The key thing to realize with the figure of the Servant as the redeemed remnant of Israel is that reveals the purpose of the exile itself. Pre-exilic Judah was hopelessly idolatrous and sinful, and since YHWH was faithful to His covenant with Abraham, He used judgment and the exile to be the means by which He would purify them of their idolatry, so they could one day be a people who would bring blessing to all nations.
Furthermore, not every Jew who went into exile was guilty of injustice and idolatry. Nevertheless, they suffered the same fate. And although that seemed unfair, amazingly, YHWH used those faithful Jews who went into exile to be a light to the nations (think of the stories of Daniel). It was through the suffering of faithful Jews that the Name of YHWH was made known to the nations. Hence, that is what a passage like Isaiah 53 is all about: the Suffering Servant’s faithfulness leads to new life and God’s glory among the nations. And that is why passages like these are later applied to Jesus, for He is the ultimate fulfillment of that very thing.
Isaiah 56-66 (sometimes called “Trito-Isaiah”)

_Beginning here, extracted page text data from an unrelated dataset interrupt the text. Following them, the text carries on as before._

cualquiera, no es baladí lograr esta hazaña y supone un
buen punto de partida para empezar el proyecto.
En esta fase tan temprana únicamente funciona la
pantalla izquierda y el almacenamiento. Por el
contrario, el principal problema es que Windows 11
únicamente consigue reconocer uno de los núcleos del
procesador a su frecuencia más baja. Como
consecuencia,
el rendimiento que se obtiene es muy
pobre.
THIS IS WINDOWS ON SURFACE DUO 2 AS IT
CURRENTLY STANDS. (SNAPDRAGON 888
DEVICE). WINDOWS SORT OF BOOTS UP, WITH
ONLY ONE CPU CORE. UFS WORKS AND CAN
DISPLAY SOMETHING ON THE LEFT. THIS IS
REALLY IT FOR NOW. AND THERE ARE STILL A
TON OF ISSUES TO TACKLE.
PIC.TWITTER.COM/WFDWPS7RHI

The final section of Isaiah seems to have been written after the Jews had come back from exile to the Promised Land, but had not experienced the full restoration that was promised in Isaiah 40-55. The Jews were still waiting for God’s Spirit to return to them, for the promises of Deutero-Isaiah had not seemed to materialize. The returned post-exilic community did not seem to be fully purified, they were still under the rule of foreign powers, sin and evil still held sway, and they had not experienced the new creation that was prophesied about in Deutero-Isaiah.
Therefore, what you see in Trito-Isaiah are passages filled with trying to make sense of what had, and hadn’t yet, happened. Near the end of Isaiah, in chapter 64, the writer says, “Oh that you would tear the heavens and come down!” clearly expressing his desire that God would act and fulfill the promises that were made. This is significant, because in Mark 1:10, at the baptism of Jesus, Mark writes, “And the heavens were torn apart” and the Spirit of God descended. What Mark was essentially saying to his audience was, “Remember that hope in Isaiah 64:1? It’s coming true here, now, with Jesus—God has come down and is making good on His promises!”
In any case, if you keep these few guidelines in mind, you will be able to better understand the book of Isaiah.